"Bis zum Horizont und weiter" von Peter Kahane. BRD, 1998. Wolfgang Stumph, Corinna Harfouch, Nina Petri, Jörg Schüttauf
Peter Kahane ist ein seltener Name in der deutschen Filmlandschaft. Vor zwanzig Jahren drehte er, damals noch in der DDR, eine schöne Männerkomödie namens "Ete und Ali" (auch mit Jörg Schüttauf übrigens), danach hat er nichts mehr gemacht, was mir im Gedächtnis geblieben ist (also höchstens TV-Kram). Zu meiner Freude stellte ich jetzt fest, daß er auch im leuchtenden Westen seinen besonderen Sinn für ungehemmte, manchmal etwas wilde, manchmal auch naive Romantik und Abenteuerlust nicht verloren hat. So kommt ein Film zustande, der Komisches mit Traurigem, Stimmungsvolles mit Nostalgischem, Zärtliches mit Rohem mischt und sich leider durch ein irrwitzig übertriebenes Finale viel von seiner sympathischen Andersartigkeit genommen hat.
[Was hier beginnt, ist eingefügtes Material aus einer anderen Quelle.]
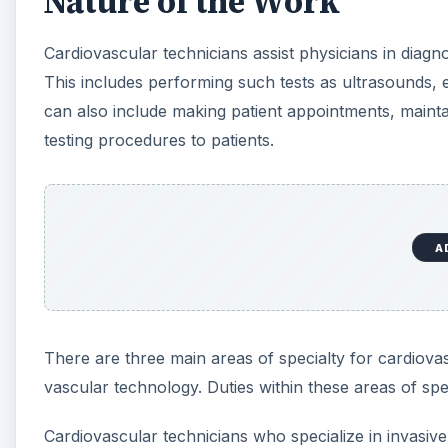
Nature of the Work
Cardiovascular technicians assist physicians in diagno
This includes performing such tests as ultrasounds,
can also include making patient appointments, maintai
testing procedures to patients.
A
There are three main areas of specialty for cardiova
vascular technology. Duties within these areas of spec
Cardiovascular technicians who specialize in invasiv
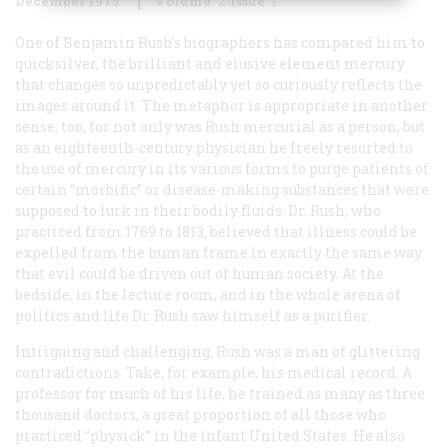
December 1975
Volume
27
Issue
1
One of Benjamin Rush’s biographers has compared him to
quicksilver, the brilliant and elusive element mercury
that changes so unpredictably yet so curiously reflects the
images around it. The metaphor is appropriate in another
sense, too, for not only was Rush mercurial as a person, but
as an eighteenth-century physician he freely resorted to
the use of mercury in its various forms to purge patients of
certain “morbific” or disease-making substances that were
supposed to lurk in their bodily fluids. Dr. Rush, who
practiced from 1769 to 1813, believed that illness could be
expelled from the human frame in exactly the same way
that evil could be driven out of human society. At the
bedside, in the lecture room, and in the whole arena of
politics and life Dr. Rush saw himself as a purifier.
Intriguing and challenging, Rush was a man of glittering
contradictions. Take, for example, his medical record. A
professor for much of his life, he trained as many as three
thousand doctors, a great proportion of all those who
practiced “physick” in the infant United States. He also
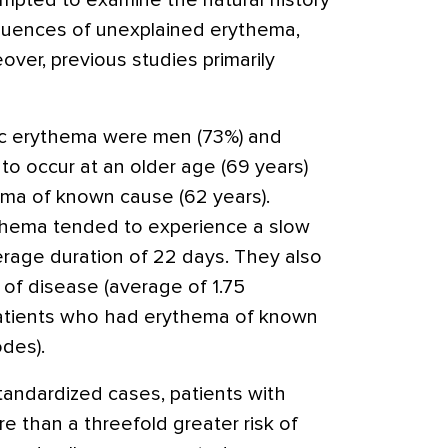
mpted to examine the natural history
equences of unexplained erythema,
ver, previous studies primarily
hic erythema were men (73%) and
to occur at an older age (69 years)
a of known cause (62 years).
ythema tended to experience a slow
rage duration of 22 days. They also
of disease (average of 1.75
atients who had erythema of known
des).
ndardized cases, patients with
e than a threefold greater risk of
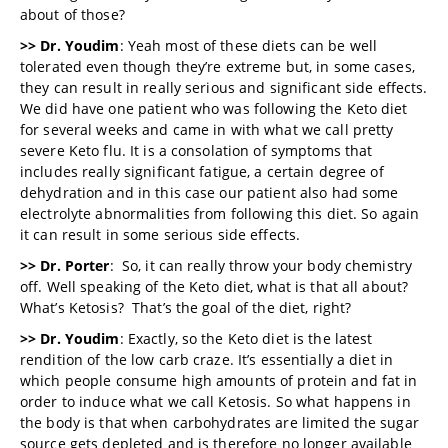
about of those?
>> Dr. Youdim
: Yeah most of these diets can be well
tolerated even though they’re extreme but, in some cases,
they can result in really serious and significant side effects.
We did have one patient who was following the Keto diet
for several weeks and came in with what we call pretty
severe Keto flu. It is a consolation of symptoms that
includes really significant fatigue, a certain degree of
dehydration and in this case our patient also had some
electrolyte abnormalities from following this diet. So again
it can result in some serious side effects.
>> Dr. Porter
: So, it can really throw your body chemistry
off. Well speaking of the Keto diet, what is that all about?
What’s Ketosis? That’s the goal of the diet, right?
>> Dr. Youdim
: Exactly, so the Keto diet is the latest
rendition of the low carb craze. It’s essentially a diet in
which people consume high amounts of protein and fat in
order to induce what we call Ketosis. So what happens in
the body is that when carbohydrates are limited the sugar
source gets depleted and is therefore no longer available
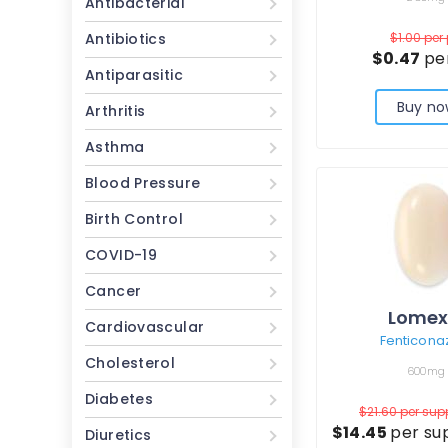
Antibacterial
Antibiotics
$1.00
per 
$0.47
per
Antiparasitic
Buy no
Arthritis
Asthma
Blood Pressure
Birth Control
COVID-19
Cancer
Lomex
Cardiovascular
Fenticona
Cholesterol
600mg
Diabetes
$21.60
per sup
$14.45
per su
Diuretics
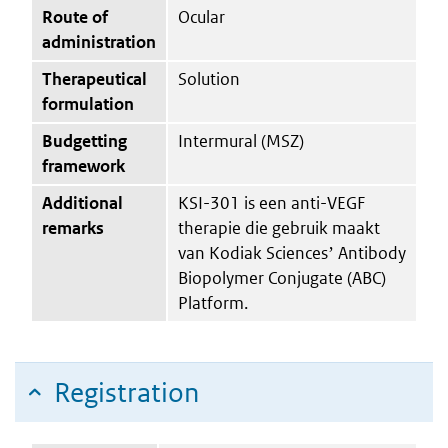
Route of
Ocular
administration
Therapeutical
Solution
formulation
Budgetting
Intermural (MSZ)
framework
Additional
KSI-301 is een anti-VEGF
remarks
therapie die gebruik maakt
van Kodiak Sciencesʼ Antibody
Biopolymer Conjugate (ABC)
Platform.
Registration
Ein Ex-Baggerführer aus dem Ex-Braunkohlewüsten im Ex-Osten entführt jene Richterin, die seine Braut zu drei Jahren verknackt hat, um die Holde freizupressen. Die Entführung verläuft ähnlich unorthodox und dilettantisch, wie sie geplant war. Das Paar findet am Schluß zwar zusammen, aber nur umringt von einer Hundertschaft bewaffneter Bullen, und da er sowieso todkrank ist, lassen sich die beiden dann lieber gleich vom Zug überrollen. Wie gesagt, dieser Ausgang klingt nach abgelatschtestem Klischee, und so sieht es auch aus, was ebenso schade wie völlig überflüssig ist, zumal diese Geschichte hundert andere Lösungen angeboten hätte, die besser zu ihr gepaßt hätten. Außerdem sieht das nach anderthalb erfrischend unkonventionellen Stunden wie eine verspätete, deshalb nutzlose, und krass unglaubwürdige Konzession an den Massengeschmack aus. Davor aber hat man seinen Spaß an den brummigen, launigen und vorzüglich gespielten Charakteren (Wolfgang Strumph ist besonders witzig als sächselnder Biermann Marke 'Eins in die Fresse mein Herzblatt') und den unvorhersehbaren Handlungsumschwüngen. Je nach Laune wird man hin und hergetrieben zwischen Berlin und der Ossiprovinz, wo am Rande der Abraumhalden die Omi noch ihren Bauernhof hat, als Einzige in der menschenleeren Wildnis, und noch immer mit der Schrotflinte auf alles anlegt, was da nicht gut Freund ist. Die zickige Richterin mausert sich (auch das ist etwas dick aufgetragen) zur verständnisvollen Freundin eines Außenseiterpaares, das die ganzen Schattenseiten der Wende erlebt und durchlitten und trotzdem den Kopf nicht hat hängen lassen. Sie haben beide Geld mit ihrem Hintern verdient - sie als Nutte, der als Trompeter mit Arschmaske - aber am Schluß holt die Wessiwirklichkeit sie doch ein, und da sie getrennt und hinter Gittern nicht leben wollen undsoweiter. Alles bei Tageslicht betrachtet recht pathetisch und sehr ostalgisch, aber eben mal anders und wirklich schön und mit Herz gefilmt. Ein Film für alle, die wie ich die Schnauze voll haben von Yuppies in Hamburger oder Münchner Penthäusern. Kein Film aber für Udo-Lindenberg-Hasser wie mich. Zwischendurch muß man sich dann schon mal die Ohren zuhalten und beim Nachspann am besten ganz schnell aus dem Saale stürzen. (3.2.)